── SOURCE MATERIAL
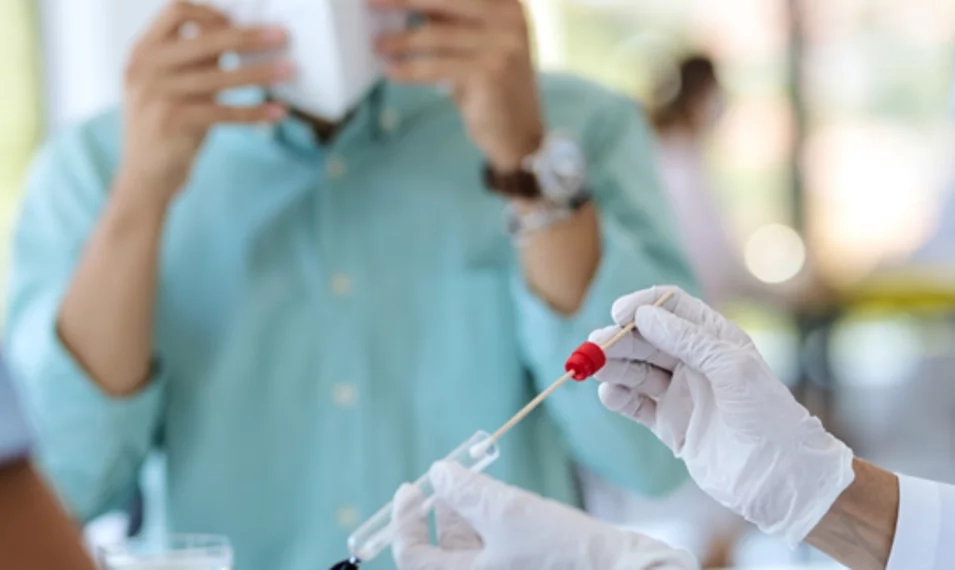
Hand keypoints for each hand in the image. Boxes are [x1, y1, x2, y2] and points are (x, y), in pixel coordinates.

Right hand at [120, 1, 291, 203]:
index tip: (239, 21)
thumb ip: (195, 62)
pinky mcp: (173, 122)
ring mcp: (157, 94)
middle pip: (205, 37)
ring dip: (261, 73)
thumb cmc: (167, 128)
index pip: (176, 11)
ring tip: (290, 70)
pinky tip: (279, 112)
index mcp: (143, 52)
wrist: (144, 179)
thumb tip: (238, 37)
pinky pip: (225, 112)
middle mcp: (145, 67)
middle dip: (248, 36)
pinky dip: (255, 112)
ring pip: (221, 76)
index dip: (210, 12)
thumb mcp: (171, 87)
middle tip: (282, 35)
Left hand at [372, 0, 544, 171]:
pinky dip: (409, 69)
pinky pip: (434, 67)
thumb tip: (404, 2)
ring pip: (434, 35)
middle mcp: (509, 18)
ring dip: (400, 41)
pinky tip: (391, 70)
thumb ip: (452, 20)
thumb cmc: (492, 86)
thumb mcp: (478, 44)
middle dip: (402, 0)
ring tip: (378, 45)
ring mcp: (502, 45)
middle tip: (371, 2)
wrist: (519, 132)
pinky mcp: (489, 73)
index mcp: (508, 3)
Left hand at [392, 461, 697, 569]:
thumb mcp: (509, 512)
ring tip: (480, 483)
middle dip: (443, 510)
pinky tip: (504, 501)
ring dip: (468, 513)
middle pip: (441, 553)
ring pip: (469, 550)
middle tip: (452, 476)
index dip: (406, 518)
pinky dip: (491, 524)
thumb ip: (467, 491)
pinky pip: (494, 551)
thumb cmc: (565, 552)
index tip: (412, 486)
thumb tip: (440, 472)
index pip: (413, 556)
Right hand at [588, 286, 855, 546]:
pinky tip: (609, 393)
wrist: (776, 476)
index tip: (618, 313)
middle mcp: (694, 361)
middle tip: (594, 344)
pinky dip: (619, 397)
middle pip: (646, 337)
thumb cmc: (767, 415)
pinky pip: (636, 404)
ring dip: (613, 365)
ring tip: (593, 367)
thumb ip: (686, 339)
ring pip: (636, 369)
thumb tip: (643, 315)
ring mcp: (680, 392)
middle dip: (619, 338)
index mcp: (714, 338)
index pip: (671, 306)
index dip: (643, 305)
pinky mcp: (669, 423)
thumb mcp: (732, 367)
────
YOUR ASSIGNMENT:
Give the number of lines in the data that contain "hand", with no other words.

SOLVED EXERCISE:
5